To evaluate whether an interdisciplinary intervention program on lifestyle results in better quality of life (QoL) and lower frequencies of depression and binge eating disorder (BED) in individuals at risk for type 2 diabetes mellitus.
A total of 177 individuals (32.2% men, age 55.4 ± 12.5 years) at risk for diabetes were allocated to a 9-month traditional (TI) or intensive interdisciplinary intervention (II) on dietary habits and physical activity including psychoeducative groups. They were submitted to questionnaires and clinical and laboratory examinations. Predictors of non-adherence were analyzed by logistic regression.
Only individuals submitted to II had blood pressure and plasma glucose levels reduced. Frequencies of depression reduced in both interventions but of BED only in II (28.0–4.0%, P < 0.001). Increments in the scores of SF-36 domains (physical functioning: 11.1 ± 14.0 vs. 5.3 ± 13.0, role-emotional: 20.4 ± 40.2 vs. 6.2 ± 43.8, P = 0.05) were greater in the II than in TI, respectively.
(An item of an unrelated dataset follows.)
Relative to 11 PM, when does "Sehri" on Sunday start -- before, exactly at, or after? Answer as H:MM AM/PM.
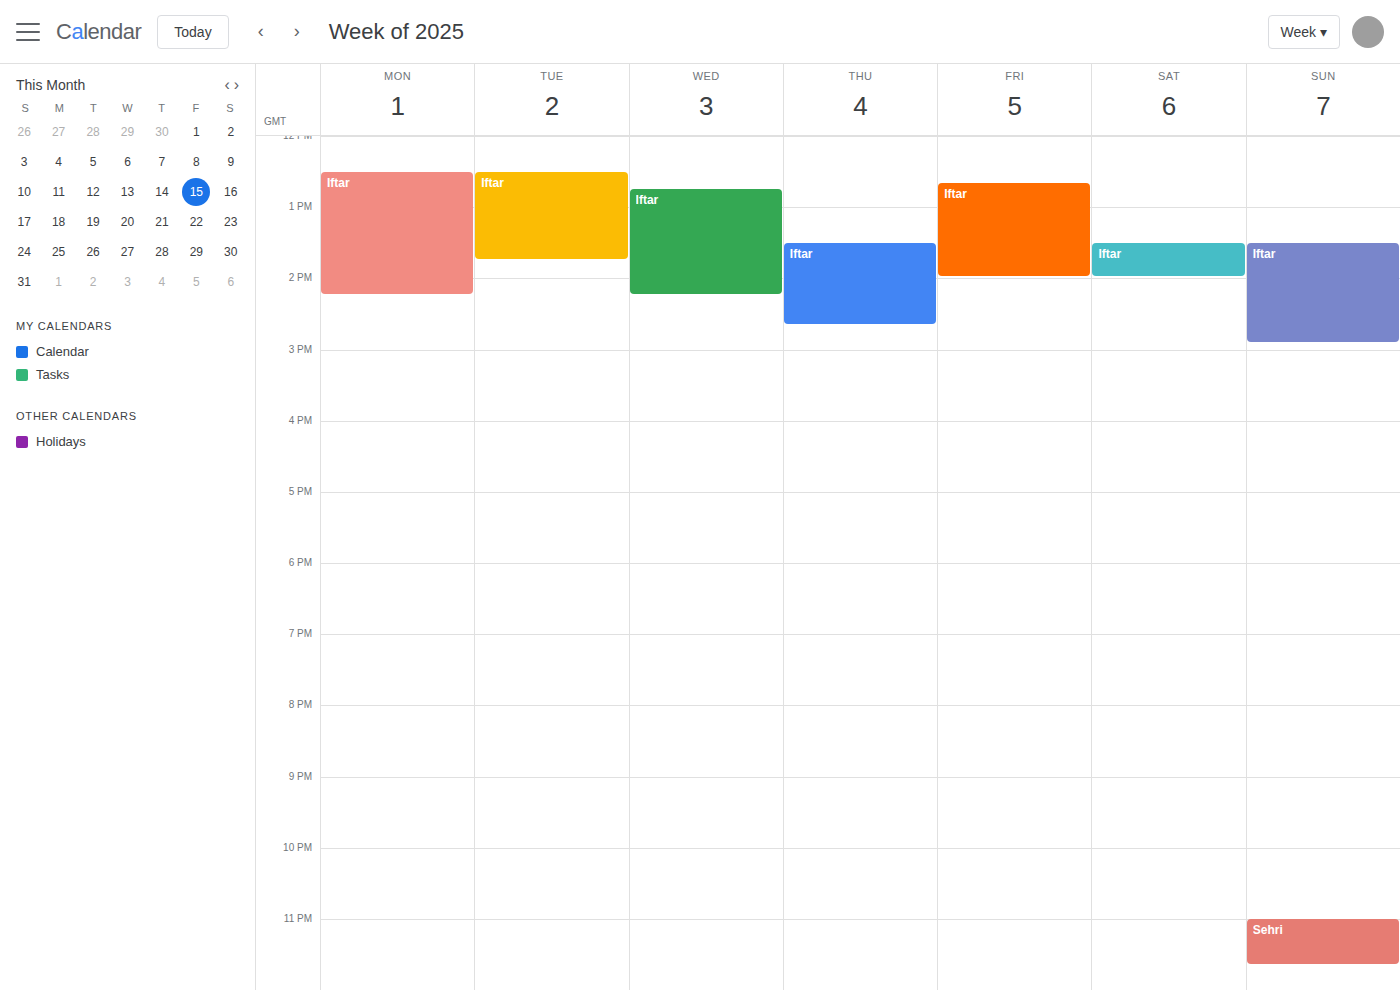
11:00 PM -- exactly at 11 PM, on the 11 PM line.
Changes in SF-36 correlated with decreases in anthropometry, blood pressure and glucose levels, depression and BED scores. Male gender was independently associated with non-adherence to the II.
In addition to metabolic benefits, an interdisciplinary approach may induce desirable extrametabolic effects, favoring the control of psychiatric disorders and improving the QoL of individuals at risk for diabetes.